4). Fluorescence microscope observation The analysis was performed by observing with a fluorescence microscope at a magnification of 1000 times. The nuclei were stained in weak blue by DAPI, and the position where the EGFR DNA probe and CEP7 DNA probe were hybridized could be clearly observed without being disturbed by the fluorescent label on the cell surface.

Claims (6)

A method for inspecting a floating cell , comprising subjecting a floating cell fluorescently stained with a cell surface antigen to a fluorescence in situ hybridization method, then focusing on the cell nucleus and observing the nucleus with a fluorescence microscope, The floating cells are cancer cells circulating in the blood, the floating cells subjected to the fluorescence in situ hybridization method are those in which the nucleus is also fluorescently stained, and observation in the fluorescence in situ hybridization method Is a method for examining floating cells, which is carried out after 15 hours or more have passed after fluorescent staining of a cell surface antigen .
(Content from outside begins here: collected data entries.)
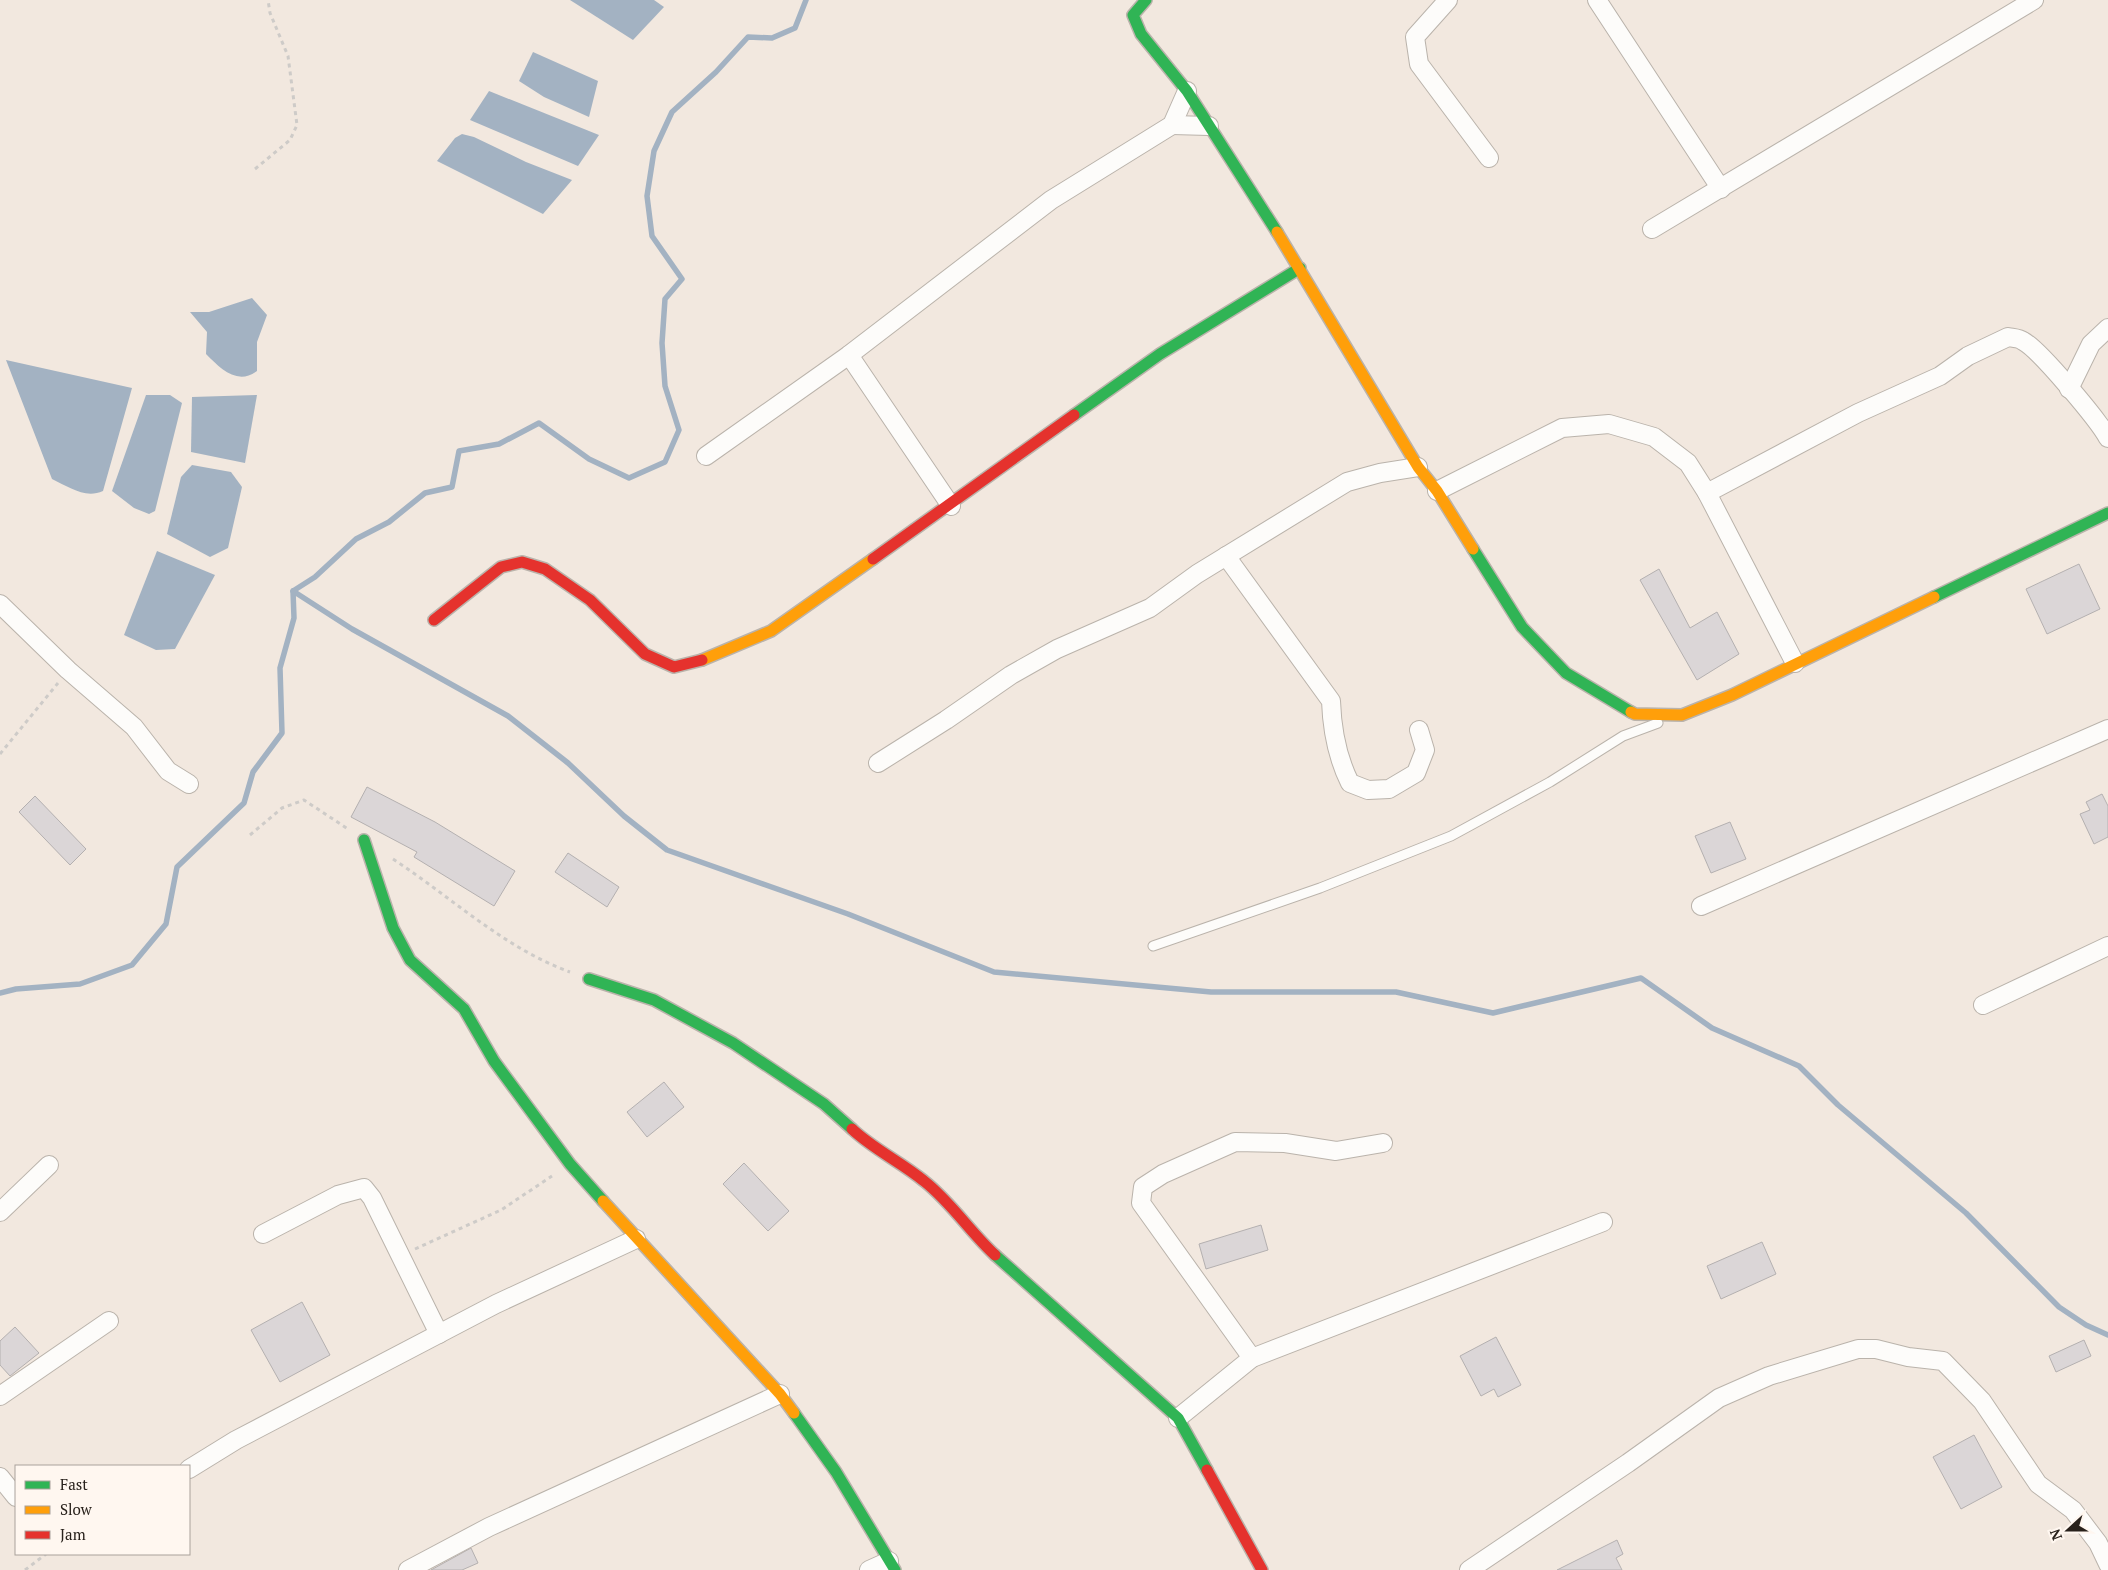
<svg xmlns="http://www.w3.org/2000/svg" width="2108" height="1570" font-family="'PT Serif',serif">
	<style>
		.water { fill: #a3b2c2 }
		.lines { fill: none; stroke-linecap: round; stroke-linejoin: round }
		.stream { stroke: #a3b2c2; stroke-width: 5.5 }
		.building { fill: #dbd6d7; stroke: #b4b0b0 }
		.lane-casing { stroke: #bab3ab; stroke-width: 11 }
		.street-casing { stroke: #bab3ab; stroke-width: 20 }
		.fast-casing { stroke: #bab3ab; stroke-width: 14 }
		.slow-casing { stroke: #bab3ab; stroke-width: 14 }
		.jam-casing { stroke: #bab3ab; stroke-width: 14 }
		.path { stroke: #cecbc8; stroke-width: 3; stroke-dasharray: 4 4; stroke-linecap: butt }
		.lane { stroke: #fdfcfa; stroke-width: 9 }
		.street { stroke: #fdfcfa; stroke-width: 18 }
		.fast { stroke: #30b455; stroke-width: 11 }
		.slow { stroke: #ff9f0a; stroke-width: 11 }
		.jam { stroke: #e5322d; stroke-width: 11 }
	</style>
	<rect width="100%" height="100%" fill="#f2e8df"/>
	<g class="water">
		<path d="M570 0H654L664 7 633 40Z"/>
		<path d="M533 52 598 81 589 117 544 97 519 81Z"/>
		<path d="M489 91 599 135 578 166 470 120Z"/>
		<path d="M462 134 474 137 526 162 572 180 543 214 437 161 455 138Z"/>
		<path d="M252 298 267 315 257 342V371C237 386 220 368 206 354L207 332 190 312H209Z"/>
		<path d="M6 360 132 388 103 491C85 499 69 487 52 479Z"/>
		<path d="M146 395H170L182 403 155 511 149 514 134 508 112 491Z"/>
		<path d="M257 395 245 463 191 452 192 397Z"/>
		<path d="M192 465 231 472 242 487 228 548 210 557 167 534 181 477Z"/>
		<path d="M157 551 215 575 175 649 156 650 124 635Z"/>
	</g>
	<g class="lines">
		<g class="stream">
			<path d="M293 591 352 629 508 716 568 763 624 816 667 850 848 914 994 972 1211 992H1396L1493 1013 1641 978 1712 1028 1799 1066 1838 1105 1966 1213 2059 1307 2086 1325 2108 1335"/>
			<path d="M0 993 16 989 80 984 132 965 166 924 177 867 244 803 253 772 282 733 280 668 294 618 293 591 315 577 356 539 389 522 425 493 452 487 459 451 499 444 539 423 589 459 629 478 665 462 679 430 665 386 662 343 665 299 682 279 652 236 647 196 654 151 672 112 716 72 748 37 772 38 795 28 806 0"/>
		</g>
	</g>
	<g class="building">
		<path d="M2079 564 2100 609 2047 634 2026 589Z"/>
		<path d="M1659 569 1690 628 1717 612 1739 654 1697 680 1640 580Z"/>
		<path d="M367 787 435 822 515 871 494 906 414 857 417 852 351 817Z"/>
		<path d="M2102 794 2108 806V837L2094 844 2080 814 2090 810 2086 802Z"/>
		<path d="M35 796 86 849 70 865 19 812Z"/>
		<path d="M1730 822 1746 859 1711 873 1695 836Z"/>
		<path d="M568 853 619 887 607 907 555 872Z"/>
		<path d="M664 1082 684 1107 647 1137 627 1112Z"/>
		<path d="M744 1163 789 1211 768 1231 723 1184Z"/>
		<path d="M1261 1225 1268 1250 1206 1269 1199 1244Z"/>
		<path d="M1762 1242 1776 1274 1721 1299 1707 1266Z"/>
		<path d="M302 1302 330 1355 280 1382 251 1330Z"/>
		<path d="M15 1327 39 1353 10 1376 0 1365V1341Z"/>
		<path d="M1496 1337 1521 1385 1498 1397 1494 1389 1481 1396 1460 1356Z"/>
		<path d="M2084 1340 2091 1356 2056 1372 2049 1356Z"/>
		<path d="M1974 1435 2002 1487 1961 1509 1933 1457Z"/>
		<path d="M1617 1540 1623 1554 1616 1558 1622 1570H1557Z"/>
		<path d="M471 1548 478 1563 462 1570H431Z"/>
	</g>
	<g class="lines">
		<g class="lane-casing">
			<path id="lane" d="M1153 946 1320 888 1451 836 1550 782 1623 736 1658 723"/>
		</g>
		<g class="street-casing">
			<g id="street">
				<path d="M1448 0 1415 37 1419 64 1489 158"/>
				<path d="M1597 0 1721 189"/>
				<path d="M1172 125 1209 126"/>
				<path d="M1652 229 2034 0"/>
				<path d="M849 355 951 506"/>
				<path d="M2069 389 2091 344 2108 328"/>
				<path d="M706 456 849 355 1051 200 1172 125 1187 91"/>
				<path d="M1437 491 1562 428 1609 424 1654 437 1688 463 1707 493 1795 663"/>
				<path d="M1707 493 1858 413 1940 376 1968 356 2008 337C2013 338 2019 338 2023 341 2039 349 2099 421 2108 438"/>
				<path d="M1226 556 1331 701C1332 730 1337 757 1350 783L1368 790 1389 789 1416 773 1425 750 1419 730"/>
				<path d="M0 604 68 670 134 727 168 771 189 784"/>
				<path d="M878 763 946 720 1011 675 1057 649 1150 608 1197 574 1347 482 1380 473 1418 467"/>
				<path d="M1701 906 2108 729"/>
				<path d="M1983 1005 2108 946"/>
				<path d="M0 1212 49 1165"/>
				<path d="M263 1234 338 1195 364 1188 372 1198 439 1334"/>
				<path d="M1252 1358 1141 1203 1143 1187 1163 1174 1235 1142 1285 1143 1336 1151 1383 1143"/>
				<path d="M0 1396 109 1321"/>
				<path d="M1178 1418 1252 1358 1603 1222"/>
				<path d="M189 1469 236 1440 496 1304 636 1239"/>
				<path d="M0 1477 16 1497"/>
				<path d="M408 1570 489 1527 780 1394"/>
				<path d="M869 1570 889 1561"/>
				<path d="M1469 1570 1628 1463 1719 1398 1769 1376 1858 1349H1876L1908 1357 1943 1361 1982 1401 2038 1484 2073 1510 2098 1543 2108 1564"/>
			</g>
		</g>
		<g class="fast-casing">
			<g id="fast">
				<path d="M1146 0 1133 15 1141 34 1187 91 1277 232"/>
				<path d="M1074 415 1160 354 1300 268"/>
				<path d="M1473 549 1522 627 1566 673 1631 712"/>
				<path d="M1934 597 2108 513"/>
				<path d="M364 840 393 928 410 960 464 1009 494 1061 570 1164 603 1201"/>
				<path d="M589 979 654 1000 733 1043 824 1104 852 1129"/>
				<path d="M995 1255 1178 1418 1207 1470"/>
				<path d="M794 1413 836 1472 895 1570"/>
			</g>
		</g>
		<g class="slow-casing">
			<g id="slow">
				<path d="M1277 232 1418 467 1437 491 1473 549"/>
				<path d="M702 660 771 631 873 559"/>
				<path d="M1631 712 1635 714 1682 715 1732 695 1934 597"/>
				<path d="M603 1201 780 1394 794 1413"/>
			</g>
		</g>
		<g class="jam-casing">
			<g id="jam">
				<path d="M873 559 1074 415"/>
				<path d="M434 620 501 567 522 562 545 569 590 600 645 654 674 667 702 660"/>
				<path d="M852 1129C873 1149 901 1162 924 1181 951 1202 970 1232 995 1255"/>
				<path d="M1207 1470 1262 1570"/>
			</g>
		</g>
		<g class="path">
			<path d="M255 169 290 140 297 125 288 56 270 13 268 0"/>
			<path d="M0 754 58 683"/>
			<path d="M250 835 282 808 304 800 348 829"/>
			<path d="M393 859C451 897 504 948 570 972"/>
			<path d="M415 1249 501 1210 552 1176"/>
			<path d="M25 1570 46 1554"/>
		</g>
		<use href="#lane" class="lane"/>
		<use href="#street" class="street"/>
		<use href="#fast" class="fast"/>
		<use href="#slow" class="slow"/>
		<use href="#jam" class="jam"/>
	</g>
	<rect x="15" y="1465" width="175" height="90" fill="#fff7f0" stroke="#a9a19b"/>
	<rect x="25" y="1481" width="25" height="8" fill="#30b455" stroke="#a9a19b"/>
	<text x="60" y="1490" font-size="15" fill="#28211b">Fast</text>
	<rect x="25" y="1506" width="25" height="8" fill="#ff9f0a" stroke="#a9a19b"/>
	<text x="60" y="1515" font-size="15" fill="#28211b">Slow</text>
	<rect x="25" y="1531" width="25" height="8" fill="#e5322d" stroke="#a9a19b"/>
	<text x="60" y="1540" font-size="15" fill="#28211b">Jam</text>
	<g transform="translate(2068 1530) rotate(249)" stroke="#fff7f0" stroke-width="4" paint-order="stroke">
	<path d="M0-4L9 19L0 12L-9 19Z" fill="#28211b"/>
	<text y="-8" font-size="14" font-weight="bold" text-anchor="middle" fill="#28211b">N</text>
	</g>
</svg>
. The method of claim 1 wherein said cancer cells are breast cancer cells. The method according to claim 2 , wherein the surface antigen is cytokeratin. The fluorescence in situ probe used in the hybridization method and hybridized with EGFR gene, EGFR / gene detection probe or HER-2 / neu gene hybridized claim a HER-2 / neu gene detection probe 2 Or the method of 3 . The method according to any one of claims 1 to 4 , wherein the observation with the fluorescence microscope is performed at a maximum magnification of the fluorescence microscope. 6. The method according to claim 5 , wherein the magnification is 1000 times.